### [Exercise task]
Transcribe each line of the material below verbatim, keeping every entry in its original order.

----- Input -----

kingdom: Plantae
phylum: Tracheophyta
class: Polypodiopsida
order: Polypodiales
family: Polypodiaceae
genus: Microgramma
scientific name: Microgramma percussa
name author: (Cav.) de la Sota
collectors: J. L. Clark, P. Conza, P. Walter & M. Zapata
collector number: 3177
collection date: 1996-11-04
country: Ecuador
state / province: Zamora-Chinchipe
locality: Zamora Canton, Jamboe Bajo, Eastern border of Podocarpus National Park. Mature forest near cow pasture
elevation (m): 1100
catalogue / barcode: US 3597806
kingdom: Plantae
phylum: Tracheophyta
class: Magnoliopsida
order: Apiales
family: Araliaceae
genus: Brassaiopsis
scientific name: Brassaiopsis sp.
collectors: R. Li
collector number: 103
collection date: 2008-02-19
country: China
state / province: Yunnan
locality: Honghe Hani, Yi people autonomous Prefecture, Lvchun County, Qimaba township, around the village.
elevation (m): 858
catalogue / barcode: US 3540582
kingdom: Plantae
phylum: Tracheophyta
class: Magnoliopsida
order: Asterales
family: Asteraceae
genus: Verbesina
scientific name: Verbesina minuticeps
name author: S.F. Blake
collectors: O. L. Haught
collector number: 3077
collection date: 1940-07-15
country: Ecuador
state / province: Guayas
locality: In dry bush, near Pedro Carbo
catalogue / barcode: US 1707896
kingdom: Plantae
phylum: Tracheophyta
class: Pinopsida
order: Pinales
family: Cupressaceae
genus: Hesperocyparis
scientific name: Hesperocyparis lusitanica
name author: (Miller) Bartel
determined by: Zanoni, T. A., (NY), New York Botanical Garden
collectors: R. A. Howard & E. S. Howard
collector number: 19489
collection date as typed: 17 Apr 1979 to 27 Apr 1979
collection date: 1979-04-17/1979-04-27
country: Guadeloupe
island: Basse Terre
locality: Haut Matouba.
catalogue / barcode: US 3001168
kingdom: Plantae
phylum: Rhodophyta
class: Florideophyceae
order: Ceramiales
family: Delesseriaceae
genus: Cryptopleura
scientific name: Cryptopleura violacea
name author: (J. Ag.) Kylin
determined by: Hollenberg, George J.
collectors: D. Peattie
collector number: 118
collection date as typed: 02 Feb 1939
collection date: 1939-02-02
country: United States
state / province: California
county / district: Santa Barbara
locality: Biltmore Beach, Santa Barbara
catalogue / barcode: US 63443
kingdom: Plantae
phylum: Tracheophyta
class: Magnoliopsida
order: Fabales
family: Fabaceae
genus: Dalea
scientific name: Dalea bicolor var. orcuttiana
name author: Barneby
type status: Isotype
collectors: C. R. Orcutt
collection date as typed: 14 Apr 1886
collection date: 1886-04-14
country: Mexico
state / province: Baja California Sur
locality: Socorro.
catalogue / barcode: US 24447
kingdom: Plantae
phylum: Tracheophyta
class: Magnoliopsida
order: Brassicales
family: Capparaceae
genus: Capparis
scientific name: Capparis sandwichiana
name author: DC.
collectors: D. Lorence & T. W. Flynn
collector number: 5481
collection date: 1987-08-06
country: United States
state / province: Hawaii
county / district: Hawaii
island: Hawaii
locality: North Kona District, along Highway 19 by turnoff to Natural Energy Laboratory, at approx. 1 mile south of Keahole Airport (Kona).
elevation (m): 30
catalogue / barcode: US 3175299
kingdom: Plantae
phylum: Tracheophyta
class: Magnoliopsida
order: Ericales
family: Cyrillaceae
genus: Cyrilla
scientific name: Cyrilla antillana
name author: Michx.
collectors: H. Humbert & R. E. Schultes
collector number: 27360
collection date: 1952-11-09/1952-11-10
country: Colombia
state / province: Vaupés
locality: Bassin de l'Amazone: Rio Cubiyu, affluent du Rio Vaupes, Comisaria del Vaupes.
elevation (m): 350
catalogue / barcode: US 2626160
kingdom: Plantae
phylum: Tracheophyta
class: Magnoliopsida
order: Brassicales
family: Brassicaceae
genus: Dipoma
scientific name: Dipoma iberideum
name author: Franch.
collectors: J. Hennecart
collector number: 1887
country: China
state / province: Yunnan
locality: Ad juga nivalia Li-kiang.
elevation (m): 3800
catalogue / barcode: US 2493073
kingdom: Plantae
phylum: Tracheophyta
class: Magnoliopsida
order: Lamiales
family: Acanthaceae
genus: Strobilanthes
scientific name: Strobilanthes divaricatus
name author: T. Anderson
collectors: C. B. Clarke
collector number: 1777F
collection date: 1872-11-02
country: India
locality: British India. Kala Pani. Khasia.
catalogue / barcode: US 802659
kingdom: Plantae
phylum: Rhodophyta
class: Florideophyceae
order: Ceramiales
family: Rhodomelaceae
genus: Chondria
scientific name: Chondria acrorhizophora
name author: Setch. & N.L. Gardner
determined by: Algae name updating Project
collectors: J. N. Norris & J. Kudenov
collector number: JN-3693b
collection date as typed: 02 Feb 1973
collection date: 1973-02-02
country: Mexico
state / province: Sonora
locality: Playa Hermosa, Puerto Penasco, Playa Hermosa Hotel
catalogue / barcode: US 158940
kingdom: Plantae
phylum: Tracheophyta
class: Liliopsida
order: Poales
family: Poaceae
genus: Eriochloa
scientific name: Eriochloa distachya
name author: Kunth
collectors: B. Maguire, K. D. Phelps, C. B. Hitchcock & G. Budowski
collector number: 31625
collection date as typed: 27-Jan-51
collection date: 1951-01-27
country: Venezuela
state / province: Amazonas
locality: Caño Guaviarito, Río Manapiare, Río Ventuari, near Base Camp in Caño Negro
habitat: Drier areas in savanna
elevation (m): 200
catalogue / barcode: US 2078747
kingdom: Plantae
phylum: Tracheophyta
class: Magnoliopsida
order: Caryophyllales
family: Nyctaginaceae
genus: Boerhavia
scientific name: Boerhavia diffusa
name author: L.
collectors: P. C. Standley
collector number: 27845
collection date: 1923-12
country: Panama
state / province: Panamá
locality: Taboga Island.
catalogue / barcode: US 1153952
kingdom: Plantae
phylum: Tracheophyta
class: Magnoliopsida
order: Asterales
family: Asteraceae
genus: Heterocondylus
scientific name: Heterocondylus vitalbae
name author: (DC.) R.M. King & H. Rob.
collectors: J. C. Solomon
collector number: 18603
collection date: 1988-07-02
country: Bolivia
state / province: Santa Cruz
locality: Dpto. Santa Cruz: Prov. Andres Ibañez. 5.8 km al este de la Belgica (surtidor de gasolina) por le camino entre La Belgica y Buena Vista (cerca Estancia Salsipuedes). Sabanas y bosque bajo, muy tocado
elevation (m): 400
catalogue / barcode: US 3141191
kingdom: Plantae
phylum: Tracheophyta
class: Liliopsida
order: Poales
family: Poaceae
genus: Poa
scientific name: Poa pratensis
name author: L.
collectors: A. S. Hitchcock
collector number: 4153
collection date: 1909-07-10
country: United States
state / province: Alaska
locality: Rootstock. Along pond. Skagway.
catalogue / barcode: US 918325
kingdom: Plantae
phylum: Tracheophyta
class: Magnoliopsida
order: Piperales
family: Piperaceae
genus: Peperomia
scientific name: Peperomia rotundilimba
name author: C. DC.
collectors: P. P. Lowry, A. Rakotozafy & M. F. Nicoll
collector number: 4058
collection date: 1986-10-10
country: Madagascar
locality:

-----

### [Answer]
kingdom: Plantae
phylum: Tracheophyta
class: Polypodiopsida
order: Polypodiales
family: Polypodiaceae
genus: Microgramma
scientific name: Microgramma percussa
name author: (Cav.) de la Sota
collectors: J. L. Clark, P. Conza, P. Walter & M. Zapata
collector number: 3177
collection date: 1996-11-04
country: Ecuador
state / province: Zamora-Chinchipe
locality: Zamora Canton, Jamboe Bajo, Eastern border of Podocarpus National Park. Mature forest near cow pasture
elevation (m): 1100
catalogue / barcode: US 3597806
kingdom: Plantae
phylum: Tracheophyta
class: Magnoliopsida
order: Apiales
family: Araliaceae
genus: Brassaiopsis
scientific name: Brassaiopsis sp.
collectors: R. Li
collector number: 103
collection date: 2008-02-19
country: China
state / province: Yunnan
locality: Honghe Hani, Yi people autonomous Prefecture, Lvchun County, Qimaba township, around the village.
elevation (m): 858
catalogue / barcode: US 3540582
kingdom: Plantae
phylum: Tracheophyta
class: Magnoliopsida
order: Asterales
family: Asteraceae
genus: Verbesina
scientific name: Verbesina minuticeps
name author: S.F. Blake
collectors: O. L. Haught
collector number: 3077
collection date: 1940-07-15
country: Ecuador
state / province: Guayas
locality: In dry bush, near Pedro Carbo
catalogue / barcode: US 1707896
kingdom: Plantae
phylum: Tracheophyta
class: Pinopsida
order: Pinales
family: Cupressaceae
genus: Hesperocyparis
scientific name: Hesperocyparis lusitanica
name author: (Miller) Bartel
determined by: Zanoni, T. A., (NY), New York Botanical Garden
collectors: R. A. Howard & E. S. Howard
collector number: 19489
collection date as typed: 17 Apr 1979 to 27 Apr 1979
collection date: 1979-04-17/1979-04-27
country: Guadeloupe
island: Basse Terre
locality: Haut Matouba.
catalogue / barcode: US 3001168
kingdom: Plantae
phylum: Rhodophyta
class: Florideophyceae
order: Ceramiales
family: Delesseriaceae
genus: Cryptopleura
scientific name: Cryptopleura violacea
name author: (J. Ag.) Kylin
determined by: Hollenberg, George J.
collectors: D. Peattie
collector number: 118
collection date as typed: 02 Feb 1939
collection date: 1939-02-02
country: United States
state / province: California
county / district: Santa Barbara
locality: Biltmore Beach, Santa Barbara
catalogue / barcode: US 63443
kingdom: Plantae
phylum: Tracheophyta
class: Magnoliopsida
order: Fabales
family: Fabaceae
genus: Dalea
scientific name: Dalea bicolor var. orcuttiana
name author: Barneby
type status: Isotype
collectors: C. R. Orcutt
collection date as typed: 14 Apr 1886
collection date: 1886-04-14
country: Mexico
state / province: Baja California Sur
locality: Socorro.
catalogue / barcode: US 24447
kingdom: Plantae
phylum: Tracheophyta
class: Magnoliopsida
order: Brassicales
family: Capparaceae
genus: Capparis
scientific name: Capparis sandwichiana
name author: DC.
collectors: D. Lorence & T. W. Flynn
collector number: 5481
collection date: 1987-08-06
country: United States
state / province: Hawaii
county / district: Hawaii
island: Hawaii
locality: North Kona District, along Highway 19 by turnoff to Natural Energy Laboratory, at approx. 1 mile south of Keahole Airport (Kona).
elevation (m): 30
catalogue / barcode: US 3175299
kingdom: Plantae
phylum: Tracheophyta
class: Magnoliopsida
order: Ericales
family: Cyrillaceae
genus: Cyrilla
scientific name: Cyrilla antillana
name author: Michx.
collectors: H. Humbert & R. E. Schultes
collector number: 27360
collection date: 1952-11-09/1952-11-10
country: Colombia
state / province: Vaupés
locality: Bassin de l'Amazone: Rio Cubiyu, affluent du Rio Vaupes, Comisaria del Vaupes.
elevation (m): 350
catalogue / barcode: US 2626160
kingdom: Plantae
phylum: Tracheophyta
class: Magnoliopsida
order: Brassicales
family: Brassicaceae
genus: Dipoma
scientific name: Dipoma iberideum
name author: Franch.
collectors: J. Hennecart
collector number: 1887
country: China
state / province: Yunnan
locality: Ad juga nivalia Li-kiang.
elevation (m): 3800
catalogue / barcode: US 2493073
kingdom: Plantae
phylum: Tracheophyta
class: Magnoliopsida
order: Lamiales
family: Acanthaceae
genus: Strobilanthes
scientific name: Strobilanthes divaricatus
name author: T. Anderson
collectors: C. B. Clarke
collector number: 1777F
collection date: 1872-11-02
country: India
locality: British India. Kala Pani. Khasia.
catalogue / barcode: US 802659
kingdom: Plantae
phylum: Rhodophyta
class: Florideophyceae
order: Ceramiales
family: Rhodomelaceae
genus: Chondria
scientific name: Chondria acrorhizophora
name author: Setch. & N.L. Gardner
determined by: Algae name updating Project
collectors: J. N. Norris & J. Kudenov
collector number: JN-3693b
collection date as typed: 02 Feb 1973
collection date: 1973-02-02
country: Mexico
state / province: Sonora
locality: Playa Hermosa, Puerto Penasco, Playa Hermosa Hotel
catalogue / barcode: US 158940
kingdom: Plantae
phylum: Tracheophyta
class: Liliopsida
order: Poales
family: Poaceae
genus: Eriochloa
scientific name: Eriochloa distachya
name author: Kunth
collectors: B. Maguire, K. D. Phelps, C. B. Hitchcock & G. Budowski
collector number: 31625
collection date as typed: 27-Jan-51
collection date: 1951-01-27
country: Venezuela
state / province: Amazonas
locality: Caño Guaviarito, Río Manapiare, Río Ventuari, near Base Camp in Caño Negro
habitat: Drier areas in savanna
elevation (m): 200
catalogue / barcode: US 2078747
kingdom: Plantae
phylum: Tracheophyta
class: Magnoliopsida
order: Caryophyllales
family: Nyctaginaceae
genus: Boerhavia
scientific name: Boerhavia diffusa
name author: L.
collectors: P. C. Standley
collector number: 27845
collection date: 1923-12
country: Panama
state / province: Panamá
locality: Taboga Island.
catalogue / barcode: US 1153952
kingdom: Plantae
phylum: Tracheophyta
class: Magnoliopsida
order: Asterales
family: Asteraceae
genus: Heterocondylus
scientific name: Heterocondylus vitalbae
name author: (DC.) R.M. King & H. Rob.
collectors: J. C. Solomon
collector number: 18603
collection date: 1988-07-02
country: Bolivia
state / province: Santa Cruz
locality: Dpto. Santa Cruz: Prov. Andres Ibañez. 5.8 km al este de la Belgica (surtidor de gasolina) por le camino entre La Belgica y Buena Vista (cerca Estancia Salsipuedes). Sabanas y bosque bajo, muy tocado
elevation (m): 400
catalogue / barcode: US 3141191
kingdom: Plantae
phylum: Tracheophyta
class: Liliopsida
order: Poales
family: Poaceae
genus: Poa
scientific name: Poa pratensis
name author: L.
collectors: A. S. Hitchcock
collector number: 4153
collection date: 1909-07-10
country: United States
state / province: Alaska
locality: Rootstock. Along pond. Skagway.
catalogue / barcode: US 918325
kingdom: Plantae
phylum: Tracheophyta
class: Magnoliopsida
order: Piperales
family: Piperaceae
genus: Peperomia
scientific name: Peperomia rotundilimba
name author: C. DC.
collectors: P. P. Lowry, A. Rakotozafy & M. F. Nicoll
collector number: 4058
collection date: 1986-10-10
country: Madagascar
locality:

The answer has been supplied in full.